The continental phase

The Synod secretariat will use the reports from the various episcopal conferences from around the world to produce an initial working document (Instrumentum Laboris) on the theme of synodality.

This document will then be studied at a big meeting of all the national episcopal conferences of a particular continent."

The purpose of this phase is to promote dialogue at the continental level about the text of the first Instrumentum Laboris and deepen discernment within the specific cultural context of each continent," the secretariat notes.

The cultural context of each continent? What that means is anyone's guess. The Vatican and many Europeans, for instance, look at "America" as one, single continent.

In reality, of course, there are at least three or four geographical land masses.

And culturally, linguistically? There is a wide range of differences between the numerous episcopal conferences spanning from Argentina on the southernmost tip to Canada at the northernmost top.

It will be particularly interesting to see how these international assemblies are organized.

In any case, they will pretty much repeat the previous diocesan/national process and produce reports to be sent to the Synod's secretariat.

It will then use all these reports to draft the second Instrumentum Laboris. This will be the working document for the Synod assembly the pope will preside over in October 2023 in Rome.

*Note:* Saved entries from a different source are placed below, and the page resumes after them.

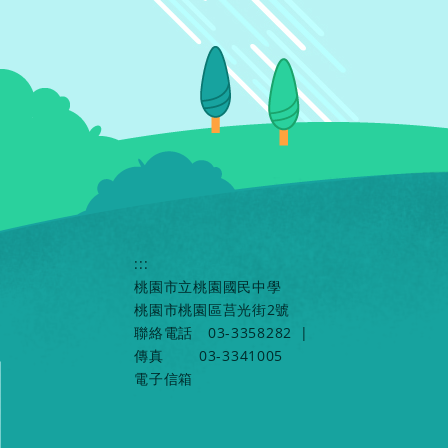
:::
桃園市立桃園國民中學
桃園市桃園區莒光街2號
聯絡電話
03-3358282
|
傳真
03-3341005
電子信箱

It all depends on who and what the bishops want to hear

"The articulation of the different phases of the synodal process will help to make possible a true listening to the People of God to ensure the participation of all in the synodal process. It is not just an event, but also a process that involves in synergy the People of God, the College of Bishops and the Bishop of Rome, each according to their proper function," says the general secretariat.

The idea is that the views of the entire People of God -- laity, professed religious and clerics -- are carefully discerned at various levels and included in any decision-making or additional discernment process.

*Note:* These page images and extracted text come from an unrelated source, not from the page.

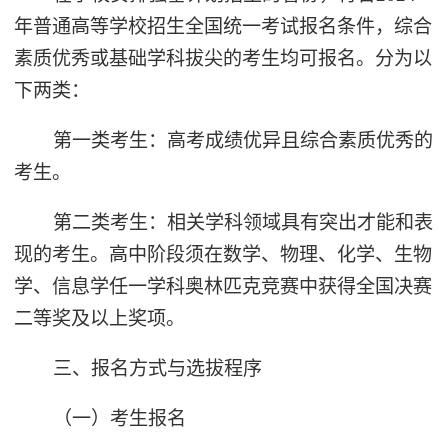
年普通高等学校招生全国统一考试报名条件，综合
素质优秀或基础学科拔尖的考生均可报名。分为以
下两类：
第一类考生：高考成绩优异且综合素质优秀的
考生。
第二类考生：相关学科领域具有突出才能和表
现的考生。高中阶段须在数学、物理、化学、生物
学、信息学任一学科奥林匹克竞赛中获得全国决赛
二等奖及以上奖项。
三、报名方式与选拔程序
（一）考生报名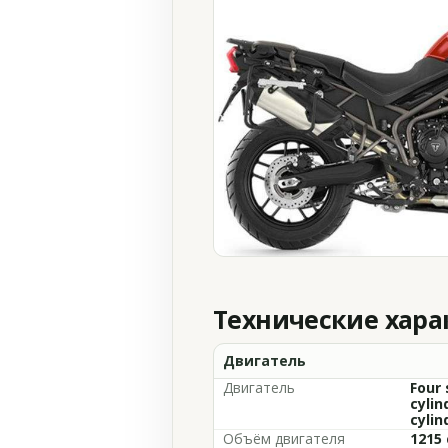
Технические хар
Двигатель
Двигатель
Four 
cylin
cylin
Объём двигателя
1215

If this sounds too good to be true, it quite possibly is.

Even though the pope says he wants to include the views of all the People of God, the bishops continue to hold all the cards and control the procedure. While the pope -- who is the president of the Synod of Bishops -- can tell them to carry out the plan, he has little control over how they do so.

In the end, it is bishops who decide which voices and views they take to the continental meetings and which they ignore or reinterpret.

The voice of the people through the mouth (and interpretation) of the bishops. In places like the United States, this does not sound very promising.

It sounds more like a recipe for un lío real -- a royal mess!

It will be interesting to see how this plays out. But one thing is for sure: the Jesuit pope has made a major change that will be difficult to reverse.

Benefices once granted are not easily revoked. Not even in the Roman Church.

The current secretary general of the Synod of Bishops, Maltese Cardinal Mario Grech, is determined to make the new reform and methods work so that they continue long after this pontificate is over.

It's all likely to be quite messy at the start. And maybe even for the long haul.

But this is the necessary price for "converting" the entire Church to synodality -- especially the bishops.